** WHAT IS BEING ASKED **
Images do not belong in the copy. Retype all the entries below exactly.

** SUPPLIED RECORDS **
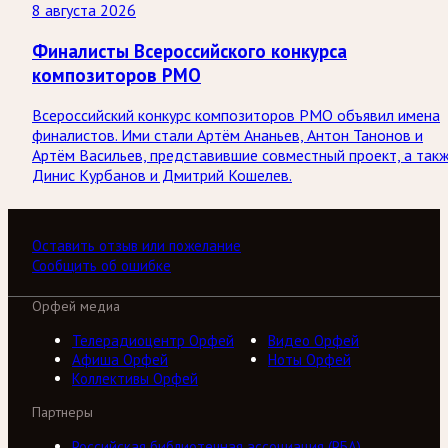
8 августа 2026
Финалисты Всероссийского конкурса
композиторов РМО
Всероссийский конкурс композиторов РМО объявил имена
финалистов. Ими стали Артём Ананьев, Антон Танонов и
Артём Васильев, представившие совместный проект, а так
Динис Курбанов и Дмитрий Кошелев.
Оставить отзыв или пожелание
Сообщить об ошибке
Орфей медиа
Телерадиоцентр Орфей
Видео Орфей
Афиша Орфей
Ноты Орфей
Коллективы Орфей
Партнеры
Российская библиотечная ассоциация (РБА)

** SOLVED PROBLEM **
8 августа 2026
Финалисты Всероссийского конкурса
композиторов РМО
Всероссийский конкурс композиторов РМО объявил имена
финалистов. Ими стали Артём Ананьев, Антон Танонов и
Артём Васильев, представившие совместный проект, а так
Динис Курбанов и Дмитрий Кошелев.
Оставить отзыв или пожелание
Сообщить об ошибке
Орфей медиа
Телерадиоцентр Орфей
Видео Орфей
Афиша Орфей
Ноты Орфей
Коллективы Орфей
Партнеры
Российская библиотечная ассоциация (РБА)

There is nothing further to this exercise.